- **REQUIRED ACTION**:
Take the entries below and reproduce them word for word.

- **RECORD EXTRACTS**:
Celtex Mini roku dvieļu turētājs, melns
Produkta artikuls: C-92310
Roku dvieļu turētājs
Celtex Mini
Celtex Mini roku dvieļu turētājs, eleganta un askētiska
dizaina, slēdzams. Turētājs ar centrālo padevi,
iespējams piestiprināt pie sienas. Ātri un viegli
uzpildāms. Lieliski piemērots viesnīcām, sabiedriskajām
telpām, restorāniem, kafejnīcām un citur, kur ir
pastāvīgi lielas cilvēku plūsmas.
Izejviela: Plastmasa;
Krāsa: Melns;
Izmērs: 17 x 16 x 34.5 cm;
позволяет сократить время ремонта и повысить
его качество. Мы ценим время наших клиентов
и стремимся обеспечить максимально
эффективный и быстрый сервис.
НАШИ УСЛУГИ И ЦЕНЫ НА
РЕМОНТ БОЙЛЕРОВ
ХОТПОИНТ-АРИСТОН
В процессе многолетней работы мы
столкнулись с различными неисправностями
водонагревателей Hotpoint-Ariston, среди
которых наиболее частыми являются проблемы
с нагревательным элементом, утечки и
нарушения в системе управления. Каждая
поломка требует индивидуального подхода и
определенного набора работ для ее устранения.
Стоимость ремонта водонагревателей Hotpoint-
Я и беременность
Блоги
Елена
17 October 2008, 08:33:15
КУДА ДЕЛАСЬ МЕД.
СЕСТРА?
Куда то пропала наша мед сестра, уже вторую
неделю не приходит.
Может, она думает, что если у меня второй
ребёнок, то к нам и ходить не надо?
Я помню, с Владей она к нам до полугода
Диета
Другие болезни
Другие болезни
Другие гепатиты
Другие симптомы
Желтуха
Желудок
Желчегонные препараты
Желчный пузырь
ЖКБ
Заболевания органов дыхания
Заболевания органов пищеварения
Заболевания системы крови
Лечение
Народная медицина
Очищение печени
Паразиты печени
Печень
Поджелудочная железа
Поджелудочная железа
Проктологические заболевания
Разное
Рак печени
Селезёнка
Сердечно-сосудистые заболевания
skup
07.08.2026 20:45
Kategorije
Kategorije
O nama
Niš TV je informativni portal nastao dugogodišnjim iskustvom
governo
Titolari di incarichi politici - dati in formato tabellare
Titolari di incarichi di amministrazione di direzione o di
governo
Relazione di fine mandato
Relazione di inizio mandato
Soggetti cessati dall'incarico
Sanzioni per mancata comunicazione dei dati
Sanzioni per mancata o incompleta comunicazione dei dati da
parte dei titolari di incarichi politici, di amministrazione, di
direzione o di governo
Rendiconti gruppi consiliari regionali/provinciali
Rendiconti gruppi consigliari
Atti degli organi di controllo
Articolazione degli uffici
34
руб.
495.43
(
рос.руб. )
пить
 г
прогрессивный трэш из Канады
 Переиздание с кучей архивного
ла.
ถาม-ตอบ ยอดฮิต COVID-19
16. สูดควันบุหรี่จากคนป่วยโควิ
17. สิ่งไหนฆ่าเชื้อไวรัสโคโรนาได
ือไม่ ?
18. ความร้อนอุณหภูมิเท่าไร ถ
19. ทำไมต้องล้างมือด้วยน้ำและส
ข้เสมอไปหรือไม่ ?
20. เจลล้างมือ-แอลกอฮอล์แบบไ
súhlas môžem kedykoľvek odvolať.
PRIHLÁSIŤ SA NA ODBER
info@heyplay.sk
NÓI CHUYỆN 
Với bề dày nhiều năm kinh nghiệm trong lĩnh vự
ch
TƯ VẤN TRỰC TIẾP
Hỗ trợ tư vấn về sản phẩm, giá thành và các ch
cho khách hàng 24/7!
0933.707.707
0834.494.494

- **SOLVED PROBLEM**:
Celtex Mini roku dvieļu turētājs, melns
Produkta artikuls: C-92310
Roku dvieļu turētājs
Celtex Mini
Celtex Mini roku dvieļu turētājs, eleganta un askētiska
dizaina, slēdzams. Turētājs ar centrālo padevi,
iespējams piestiprināt pie sienas. Ātri un viegli
uzpildāms. Lieliski piemērots viesnīcām, sabiedriskajām
telpām, restorāniem, kafejnīcām un citur, kur ir
pastāvīgi lielas cilvēku plūsmas.
Izejviela: Plastmasa;
Krāsa: Melns;
Izmērs: 17 x 16 x 34.5 cm;
позволяет сократить время ремонта и повысить
его качество. Мы ценим время наших клиентов
и стремимся обеспечить максимально
эффективный и быстрый сервис.
НАШИ УСЛУГИ И ЦЕНЫ НА
РЕМОНТ БОЙЛЕРОВ
ХОТПОИНТ-АРИСТОН
В процессе многолетней работы мы
столкнулись с различными неисправностями
водонагревателей Hotpoint-Ariston, среди
которых наиболее частыми являются проблемы
с нагревательным элементом, утечки и
нарушения в системе управления. Каждая
поломка требует индивидуального подхода и
определенного набора работ для ее устранения.
Стоимость ремонта водонагревателей Hotpoint-
Я и беременность
Блоги
Елена
17 October 2008, 08:33:15
КУДА ДЕЛАСЬ МЕД.
СЕСТРА?
Куда то пропала наша мед сестра, уже вторую
неделю не приходит.
Может, она думает, что если у меня второй
ребёнок, то к нам и ходить не надо?
Я помню, с Владей она к нам до полугода
Диета
Другие болезни
Другие болезни
Другие гепатиты
Другие симптомы
Желтуха
Желудок
Желчегонные препараты
Желчный пузырь
ЖКБ
Заболевания органов дыхания
Заболевания органов пищеварения
Заболевания системы крови
Лечение
Народная медицина
Очищение печени
Паразиты печени
Печень
Поджелудочная железа
Поджелудочная железа
Проктологические заболевания
Разное
Рак печени
Селезёнка
Сердечно-сосудистые заболевания
skup
07.08.2026 20:45
Kategorije
Kategorije
O nama
Niš TV je informativni portal nastao dugogodišnjim iskustvom
governo
Titolari di incarichi politici - dati in formato tabellare
Titolari di incarichi di amministrazione di direzione o di
governo
Relazione di fine mandato
Relazione di inizio mandato
Soggetti cessati dall'incarico
Sanzioni per mancata comunicazione dei dati
Sanzioni per mancata o incompleta comunicazione dei dati da
parte dei titolari di incarichi politici, di amministrazione, di
direzione o di governo
Rendiconti gruppi consiliari regionali/provinciali
Rendiconti gruppi consigliari
Atti degli organi di controllo
Articolazione degli uffici
34
руб.
495.43
(
рос.руб. )
пить
 г
прогрессивный трэш из Канады
 Переиздание с кучей архивного
ла.
ถาม-ตอบ ยอดฮิต COVID-19
16. สูดควันบุหรี่จากคนป่วยโควิ
17. สิ่งไหนฆ่าเชื้อไวรัสโคโรนาได
ือไม่ ?
18. ความร้อนอุณหภูมิเท่าไร ถ
19. ทำไมต้องล้างมือด้วยน้ำและส
ข้เสมอไปหรือไม่ ?
20. เจลล้างมือ-แอลกอฮอล์แบบไ
súhlas môžem kedykoľvek odvolať.
PRIHLÁSIŤ SA NA ODBER
info@heyplay.sk
NÓI CHUYỆN 
Với bề dày nhiều năm kinh nghiệm trong lĩnh vự
ch
TƯ VẤN TRỰC TIẾP
Hỗ trợ tư vấn về sản phẩm, giá thành và các ch
cho khách hàng 24/7!
0933.707.707
0834.494.494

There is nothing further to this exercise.